> **Given task**: Can you continue the essay on running as romanticism below, starting right after its last sentence, "Runners, in general, are romantics."?

> **Selected passage**:
+++

Running as Romanticism

"Many is the mirage I chased. Always I was overreaching myself. The oftener I touched reality, the harder I bounced back to the world of illusion, which is the name for everyday life. 'Experience! More experience!' I clamored.

"In a frantic effort to arrive at some kind of order, some tentative working program, I would sit down quietly now and then and spend long, long hours mapping out a plan of procedure. Plans, such as architects and engineers sweat over, were never my forte. But I could always visualize my dreams in a cosmogonic pattern. Though I could never formulate a plot I could balance and weigh opposing forces, characters, situations, events, distribute them in a sort of heavenly lay-out, always with plenty of space between, always with the certitude that there is no end, only worlds within worlds ad infinitum, and that wherever one left off one had created a world, a world finite, total, complete."
--Henry Miller, The Rosy Crucifixion II

Runners, in general, are romantics.

+++

> **Dataset records**:
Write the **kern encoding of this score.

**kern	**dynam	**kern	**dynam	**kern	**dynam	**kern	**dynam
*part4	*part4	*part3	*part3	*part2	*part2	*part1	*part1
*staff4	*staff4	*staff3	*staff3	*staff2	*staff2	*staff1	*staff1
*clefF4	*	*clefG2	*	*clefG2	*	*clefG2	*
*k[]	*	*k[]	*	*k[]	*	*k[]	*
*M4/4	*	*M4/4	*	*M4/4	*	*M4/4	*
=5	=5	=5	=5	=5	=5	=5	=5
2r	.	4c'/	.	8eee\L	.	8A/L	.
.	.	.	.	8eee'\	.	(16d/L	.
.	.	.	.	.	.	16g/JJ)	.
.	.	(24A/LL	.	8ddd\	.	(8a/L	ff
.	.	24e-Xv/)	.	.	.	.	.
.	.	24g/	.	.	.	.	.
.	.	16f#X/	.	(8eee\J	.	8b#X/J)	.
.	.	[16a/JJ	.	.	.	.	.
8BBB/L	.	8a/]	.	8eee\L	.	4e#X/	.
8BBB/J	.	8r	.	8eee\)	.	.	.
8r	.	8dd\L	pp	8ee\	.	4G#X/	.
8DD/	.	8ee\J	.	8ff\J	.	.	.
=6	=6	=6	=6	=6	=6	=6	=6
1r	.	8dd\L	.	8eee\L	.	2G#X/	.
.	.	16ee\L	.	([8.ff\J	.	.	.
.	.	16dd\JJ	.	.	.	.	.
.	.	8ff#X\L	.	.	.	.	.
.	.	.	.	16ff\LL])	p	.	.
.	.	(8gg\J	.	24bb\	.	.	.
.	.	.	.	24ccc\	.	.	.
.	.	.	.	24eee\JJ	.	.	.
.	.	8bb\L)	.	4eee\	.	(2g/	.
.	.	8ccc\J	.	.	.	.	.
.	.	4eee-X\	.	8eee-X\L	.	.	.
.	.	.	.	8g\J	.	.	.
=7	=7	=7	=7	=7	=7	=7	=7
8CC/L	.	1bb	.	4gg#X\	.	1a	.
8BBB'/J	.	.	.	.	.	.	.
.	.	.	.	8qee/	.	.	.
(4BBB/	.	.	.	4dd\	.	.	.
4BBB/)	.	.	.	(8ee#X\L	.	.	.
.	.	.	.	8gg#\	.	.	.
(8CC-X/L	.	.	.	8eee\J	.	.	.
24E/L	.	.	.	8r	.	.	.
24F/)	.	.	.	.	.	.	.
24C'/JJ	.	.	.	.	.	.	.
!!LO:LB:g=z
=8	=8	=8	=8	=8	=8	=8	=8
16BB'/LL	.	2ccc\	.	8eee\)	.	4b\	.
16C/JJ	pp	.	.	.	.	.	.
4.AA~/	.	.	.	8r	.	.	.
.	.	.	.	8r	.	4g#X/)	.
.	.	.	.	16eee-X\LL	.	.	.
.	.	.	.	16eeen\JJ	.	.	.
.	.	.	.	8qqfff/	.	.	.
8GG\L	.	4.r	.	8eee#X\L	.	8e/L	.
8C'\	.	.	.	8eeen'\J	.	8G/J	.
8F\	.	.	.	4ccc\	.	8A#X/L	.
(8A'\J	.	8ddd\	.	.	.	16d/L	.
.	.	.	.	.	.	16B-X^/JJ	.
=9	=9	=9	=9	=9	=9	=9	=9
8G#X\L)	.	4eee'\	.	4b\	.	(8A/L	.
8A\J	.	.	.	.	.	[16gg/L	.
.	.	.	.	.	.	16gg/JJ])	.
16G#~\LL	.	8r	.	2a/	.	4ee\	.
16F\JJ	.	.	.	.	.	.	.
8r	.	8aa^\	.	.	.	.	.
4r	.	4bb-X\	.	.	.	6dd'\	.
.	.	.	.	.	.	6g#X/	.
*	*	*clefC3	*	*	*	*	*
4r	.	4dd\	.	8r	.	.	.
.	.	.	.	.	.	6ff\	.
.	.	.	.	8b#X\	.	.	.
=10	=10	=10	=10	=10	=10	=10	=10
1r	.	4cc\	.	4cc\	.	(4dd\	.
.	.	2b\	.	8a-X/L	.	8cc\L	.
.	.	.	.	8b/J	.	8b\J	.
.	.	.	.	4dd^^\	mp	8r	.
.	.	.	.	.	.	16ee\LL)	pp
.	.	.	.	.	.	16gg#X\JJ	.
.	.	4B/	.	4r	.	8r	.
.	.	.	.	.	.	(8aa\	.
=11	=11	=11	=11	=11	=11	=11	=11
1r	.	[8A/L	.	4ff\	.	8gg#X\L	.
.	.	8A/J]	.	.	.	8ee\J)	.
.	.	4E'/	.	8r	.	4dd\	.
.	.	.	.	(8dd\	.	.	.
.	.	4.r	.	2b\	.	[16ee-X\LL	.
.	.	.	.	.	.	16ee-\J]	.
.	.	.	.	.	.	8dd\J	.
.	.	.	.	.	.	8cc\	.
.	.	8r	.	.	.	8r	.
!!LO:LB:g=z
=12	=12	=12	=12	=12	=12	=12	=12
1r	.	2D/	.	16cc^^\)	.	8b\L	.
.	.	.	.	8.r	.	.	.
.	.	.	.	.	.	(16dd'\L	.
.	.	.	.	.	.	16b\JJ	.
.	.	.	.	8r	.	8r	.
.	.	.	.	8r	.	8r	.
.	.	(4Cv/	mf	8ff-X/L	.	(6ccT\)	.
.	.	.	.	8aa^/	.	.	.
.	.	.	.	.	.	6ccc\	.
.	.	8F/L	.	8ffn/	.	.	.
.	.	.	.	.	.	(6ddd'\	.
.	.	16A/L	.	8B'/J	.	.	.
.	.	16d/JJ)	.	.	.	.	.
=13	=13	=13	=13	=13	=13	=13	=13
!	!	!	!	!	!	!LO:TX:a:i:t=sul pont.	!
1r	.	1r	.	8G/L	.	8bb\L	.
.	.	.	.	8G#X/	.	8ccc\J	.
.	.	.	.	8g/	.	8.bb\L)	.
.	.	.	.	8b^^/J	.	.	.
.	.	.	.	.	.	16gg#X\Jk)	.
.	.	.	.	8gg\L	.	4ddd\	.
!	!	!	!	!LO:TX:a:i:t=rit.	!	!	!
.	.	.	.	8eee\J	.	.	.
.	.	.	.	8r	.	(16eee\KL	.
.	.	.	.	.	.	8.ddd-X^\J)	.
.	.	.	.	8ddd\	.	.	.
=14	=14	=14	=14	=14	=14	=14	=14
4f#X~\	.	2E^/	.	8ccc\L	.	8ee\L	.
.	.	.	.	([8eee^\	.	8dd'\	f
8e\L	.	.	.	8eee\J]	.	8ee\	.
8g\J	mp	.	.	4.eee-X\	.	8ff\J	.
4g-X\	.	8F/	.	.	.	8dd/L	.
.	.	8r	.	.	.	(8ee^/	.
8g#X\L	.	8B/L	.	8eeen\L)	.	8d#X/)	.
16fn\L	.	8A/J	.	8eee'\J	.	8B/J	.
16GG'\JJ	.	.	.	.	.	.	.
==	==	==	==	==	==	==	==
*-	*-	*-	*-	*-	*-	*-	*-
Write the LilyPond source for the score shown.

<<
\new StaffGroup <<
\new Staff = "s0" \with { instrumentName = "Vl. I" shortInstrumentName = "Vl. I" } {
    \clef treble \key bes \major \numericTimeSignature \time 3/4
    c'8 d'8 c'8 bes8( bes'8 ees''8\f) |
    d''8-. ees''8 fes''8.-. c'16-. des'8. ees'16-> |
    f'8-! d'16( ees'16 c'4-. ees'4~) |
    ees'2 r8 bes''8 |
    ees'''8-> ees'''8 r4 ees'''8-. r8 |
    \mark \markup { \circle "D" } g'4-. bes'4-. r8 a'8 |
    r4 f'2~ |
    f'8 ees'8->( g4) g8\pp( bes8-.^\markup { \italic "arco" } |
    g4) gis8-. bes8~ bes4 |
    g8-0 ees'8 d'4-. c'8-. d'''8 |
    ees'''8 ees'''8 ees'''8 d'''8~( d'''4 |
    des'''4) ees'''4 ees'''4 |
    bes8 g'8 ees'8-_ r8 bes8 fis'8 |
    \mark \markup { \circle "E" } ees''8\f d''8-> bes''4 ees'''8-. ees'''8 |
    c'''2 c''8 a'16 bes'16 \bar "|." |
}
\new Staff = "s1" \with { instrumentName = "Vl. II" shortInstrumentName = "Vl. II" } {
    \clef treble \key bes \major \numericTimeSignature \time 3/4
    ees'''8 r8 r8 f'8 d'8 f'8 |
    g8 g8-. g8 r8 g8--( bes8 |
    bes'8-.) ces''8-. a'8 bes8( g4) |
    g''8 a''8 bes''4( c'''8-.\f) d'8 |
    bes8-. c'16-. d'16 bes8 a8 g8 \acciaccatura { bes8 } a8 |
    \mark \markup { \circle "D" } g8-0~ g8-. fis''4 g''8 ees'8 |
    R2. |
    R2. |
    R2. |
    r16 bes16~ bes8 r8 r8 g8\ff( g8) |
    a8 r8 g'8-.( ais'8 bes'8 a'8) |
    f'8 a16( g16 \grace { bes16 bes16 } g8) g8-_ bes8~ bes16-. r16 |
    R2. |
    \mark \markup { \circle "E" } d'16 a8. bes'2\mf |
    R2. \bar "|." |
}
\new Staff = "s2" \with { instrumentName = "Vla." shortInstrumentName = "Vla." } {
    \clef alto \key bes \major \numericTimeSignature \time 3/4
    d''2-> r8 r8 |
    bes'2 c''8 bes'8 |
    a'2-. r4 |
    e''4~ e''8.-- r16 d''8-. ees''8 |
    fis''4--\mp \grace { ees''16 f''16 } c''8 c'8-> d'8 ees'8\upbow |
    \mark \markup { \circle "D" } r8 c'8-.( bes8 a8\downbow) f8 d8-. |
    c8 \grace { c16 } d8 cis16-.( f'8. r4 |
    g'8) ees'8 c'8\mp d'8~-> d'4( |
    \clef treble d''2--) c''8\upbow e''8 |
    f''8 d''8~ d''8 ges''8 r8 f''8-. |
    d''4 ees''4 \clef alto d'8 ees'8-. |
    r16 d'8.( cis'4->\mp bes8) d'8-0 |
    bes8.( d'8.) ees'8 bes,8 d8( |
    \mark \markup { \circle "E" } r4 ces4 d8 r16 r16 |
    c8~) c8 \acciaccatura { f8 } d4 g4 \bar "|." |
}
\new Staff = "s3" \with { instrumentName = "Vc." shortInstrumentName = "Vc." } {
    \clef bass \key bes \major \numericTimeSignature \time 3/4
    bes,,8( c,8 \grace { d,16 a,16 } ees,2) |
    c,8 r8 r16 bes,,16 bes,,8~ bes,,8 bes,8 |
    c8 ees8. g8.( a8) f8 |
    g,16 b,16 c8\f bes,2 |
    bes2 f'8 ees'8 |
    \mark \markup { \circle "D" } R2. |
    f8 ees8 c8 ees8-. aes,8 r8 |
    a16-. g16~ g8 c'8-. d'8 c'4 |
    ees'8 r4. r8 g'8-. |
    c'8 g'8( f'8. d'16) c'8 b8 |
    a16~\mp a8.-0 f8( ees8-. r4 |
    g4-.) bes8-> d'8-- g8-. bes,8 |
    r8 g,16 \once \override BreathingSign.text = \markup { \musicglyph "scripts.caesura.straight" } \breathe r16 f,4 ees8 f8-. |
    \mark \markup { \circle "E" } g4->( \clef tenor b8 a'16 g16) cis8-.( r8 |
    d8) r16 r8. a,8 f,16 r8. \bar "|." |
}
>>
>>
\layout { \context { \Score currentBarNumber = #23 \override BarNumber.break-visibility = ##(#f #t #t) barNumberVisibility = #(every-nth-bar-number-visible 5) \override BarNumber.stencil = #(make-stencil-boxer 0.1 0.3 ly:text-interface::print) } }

+++

> **Result of the task**:
We value emotion over calculation, aesthetic feeling over controlled inquiry, messiness over clarity, epiphany over argument, transcendence over facts, insight over pragmatism.

Running and racing is a way of leaving the ordinary behind. To speak romantically, we transcend the ordinary by plunging deeper into it, finding out what the limit is through surpassing it. Running and racing gives us a chance to talk about what we think matters: heart and effort, courage and fear, hope, suffering, and determination.

We take to heart Quixote's epitaph: "For if he like a madman lived, / At least he like a wise one died."

We believe in wasted energy, so long as it is energetic. Running in circles is no flaw or fallacy, so long as you do it relentlessly.

We chase mirages.

We believe in "knacks" and "deep sympathetic listening," in unlocking hidden stores of power.

Like Henry Miller, though it is not our forte, we are willing to spend long hours mapping out a plan of procedure, weighing the pros and cons of just about anything, scheming and scheduling and dreaming. Of course, these plans, these "tentative working programs," are hardly ever carried out. They are more like incantations or offerings to the running gods, "visualizing our dreams in a cosmogenic manner." Trying to unlock it. Unlock what?

Peter Snell described it as "running without restraint."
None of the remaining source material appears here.